• **Request**: Repeat every line of the data below verbatim, omitting the pictures.

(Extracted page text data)

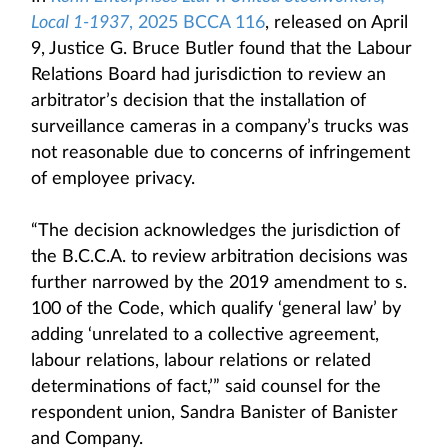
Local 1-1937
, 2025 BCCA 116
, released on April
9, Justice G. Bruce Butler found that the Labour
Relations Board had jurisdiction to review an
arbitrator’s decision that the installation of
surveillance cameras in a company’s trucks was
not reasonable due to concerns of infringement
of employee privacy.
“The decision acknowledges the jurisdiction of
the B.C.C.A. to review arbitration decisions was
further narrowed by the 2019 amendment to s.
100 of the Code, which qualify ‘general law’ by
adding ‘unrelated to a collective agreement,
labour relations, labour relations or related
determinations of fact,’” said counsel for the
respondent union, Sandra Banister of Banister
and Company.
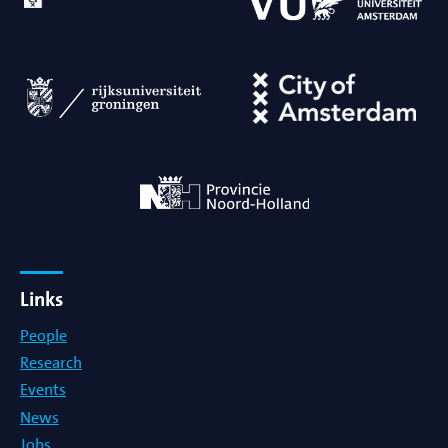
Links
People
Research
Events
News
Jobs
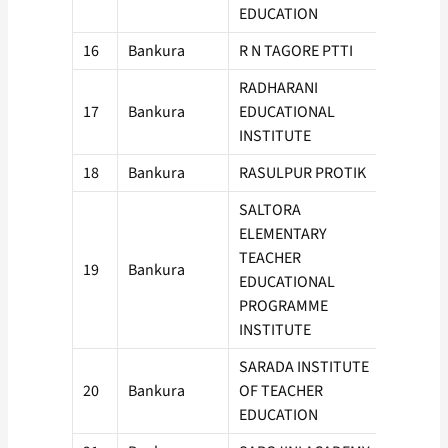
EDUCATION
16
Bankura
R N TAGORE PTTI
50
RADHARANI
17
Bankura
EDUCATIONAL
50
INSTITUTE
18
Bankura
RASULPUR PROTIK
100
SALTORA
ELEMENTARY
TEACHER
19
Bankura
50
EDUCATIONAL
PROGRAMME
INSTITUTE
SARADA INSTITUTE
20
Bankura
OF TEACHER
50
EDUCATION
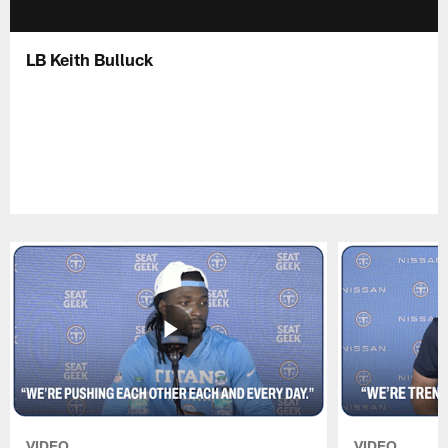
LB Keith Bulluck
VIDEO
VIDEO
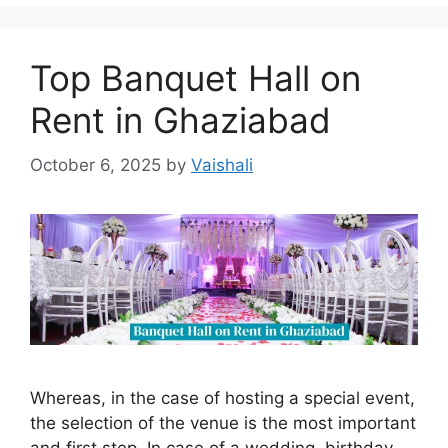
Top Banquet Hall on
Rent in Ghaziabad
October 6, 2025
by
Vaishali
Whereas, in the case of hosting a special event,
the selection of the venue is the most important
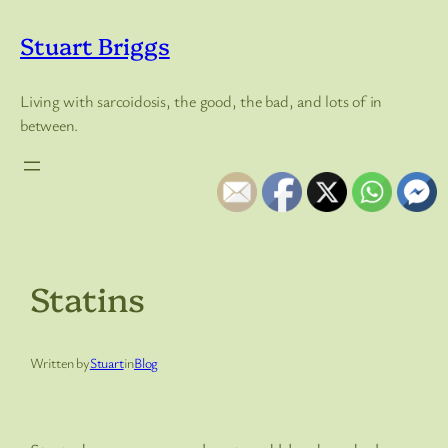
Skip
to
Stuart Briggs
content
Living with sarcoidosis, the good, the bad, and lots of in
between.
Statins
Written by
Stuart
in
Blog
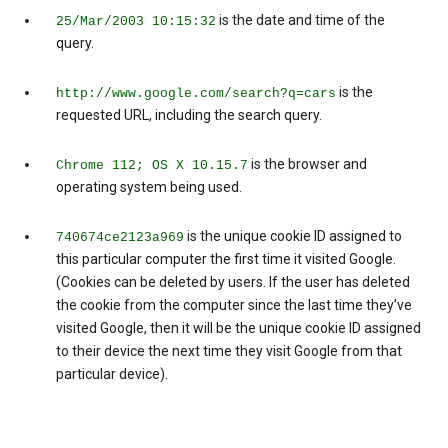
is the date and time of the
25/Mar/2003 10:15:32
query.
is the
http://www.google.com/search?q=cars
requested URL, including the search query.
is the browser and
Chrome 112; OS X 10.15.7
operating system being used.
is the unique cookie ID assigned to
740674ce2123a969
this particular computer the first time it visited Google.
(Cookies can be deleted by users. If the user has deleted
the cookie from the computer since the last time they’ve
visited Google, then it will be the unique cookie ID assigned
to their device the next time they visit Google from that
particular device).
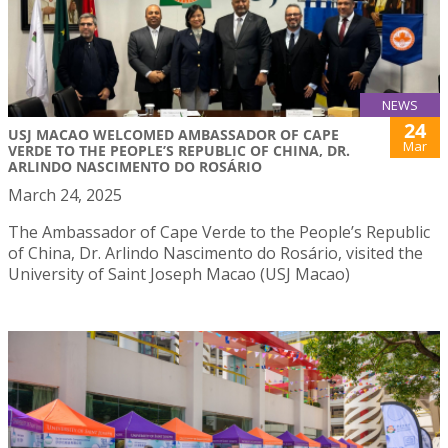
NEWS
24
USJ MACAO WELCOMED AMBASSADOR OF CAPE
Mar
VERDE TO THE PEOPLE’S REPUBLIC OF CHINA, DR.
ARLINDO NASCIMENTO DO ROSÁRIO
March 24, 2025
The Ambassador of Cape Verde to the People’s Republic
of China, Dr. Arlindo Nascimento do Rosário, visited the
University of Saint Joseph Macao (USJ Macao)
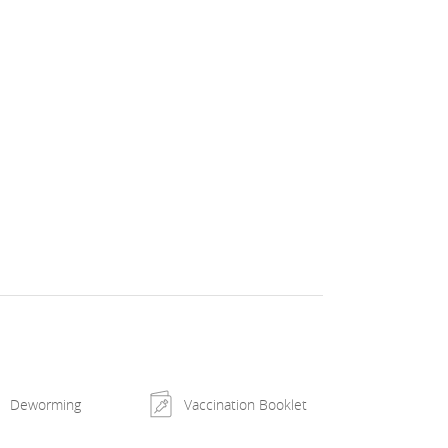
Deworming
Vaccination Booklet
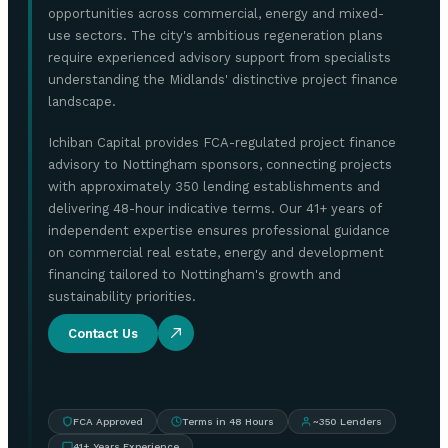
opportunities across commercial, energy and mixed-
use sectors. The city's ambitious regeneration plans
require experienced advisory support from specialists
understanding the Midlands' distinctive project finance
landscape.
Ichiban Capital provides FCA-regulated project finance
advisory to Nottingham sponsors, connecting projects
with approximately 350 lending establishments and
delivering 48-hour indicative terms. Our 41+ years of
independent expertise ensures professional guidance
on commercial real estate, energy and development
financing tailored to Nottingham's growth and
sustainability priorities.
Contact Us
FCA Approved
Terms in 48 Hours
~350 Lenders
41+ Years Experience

• **Task result**:
Local 1-1937
, 2025 BCCA 116
, released on April
9, Justice G. Bruce Butler found that the Labour
Relations Board had jurisdiction to review an
arbitrator’s decision that the installation of
surveillance cameras in a company’s trucks was
not reasonable due to concerns of infringement
of employee privacy.
“The decision acknowledges the jurisdiction of
the B.C.C.A. to review arbitration decisions was
further narrowed by the 2019 amendment to s.
100 of the Code, which qualify ‘general law’ by
adding ‘unrelated to a collective agreement,
labour relations, labour relations or related
determinations of fact,’” said counsel for the
respondent union, Sandra Banister of Banister
and Company.
Links
People
Research
Events
News
Jobs
EDUCATION
16
Bankura
R N TAGORE PTTI
50
RADHARANI
17
Bankura
EDUCATIONAL
50
INSTITUTE
18
Bankura
RASULPUR PROTIK
100
SALTORA
ELEMENTARY
TEACHER
19
Bankura
50
EDUCATIONAL
PROGRAMME
INSTITUTE
SARADA INSTITUTE
20
Bankura
OF TEACHER
50
EDUCATION
LB Keith Bulluck
VIDEO
VIDEO
Top Banquet Hall on
Rent in Ghaziabad
October 6, 2025
by
Vaishali
Whereas, in the case of hosting a special event,
the selection of the venue is the most important
Skip
to
Stuart Briggs
content
Living with sarcoidosis, the good, the bad, and lots of in
between.
Statins
Written by
Stuart
in
Blog
is the date and time of the
25/Mar/2003 10:15:32
query.
is the
http://www.google.com/search?q=cars
requested URL, including the search query.
is the browser and
Chrome 112; OS X 10.15.7
operating system being used.
is the unique cookie ID assigned to
740674ce2123a969
this particular computer the first time it visited Google.
(Cookies can be deleted by users. If the user has deleted
the cookie from the computer since the last time they’ve
visited Google, then it will be the unique cookie ID assigned
to their device the next time they visit Google from that
particular device).
NEWS
24
USJ MACAO WELCOMED AMBASSADOR OF CAPE
Mar
VERDE TO THE PEOPLE’S REPUBLIC OF CHINA, DR.
ARLINDO NASCIMENTO DO ROSÁRIO
March 24, 2025
The Ambassador of Cape Verde to the People’s Republic
of China, Dr. Arlindo Nascimento do Rosário, visited the
University of Saint Joseph Macao (USJ Macao)
Deworming
Vaccination Booklet
opportunities across commercial, energy and mixed-
use sectors. The city's ambitious regeneration plans
require experienced advisory support from specialists
understanding the Midlands' distinctive project finance
landscape.
Ichiban Capital provides FCA-regulated project finance
advisory to Nottingham sponsors, connecting projects
with approximately 350 lending establishments and
delivering 48-hour indicative terms. Our 41+ years of
independent expertise ensures professional guidance
on commercial real estate, energy and development
financing tailored to Nottingham's growth and
sustainability priorities.
Contact Us
FCA Approved
Terms in 48 Hours
~350 Lenders
41+ Years Experience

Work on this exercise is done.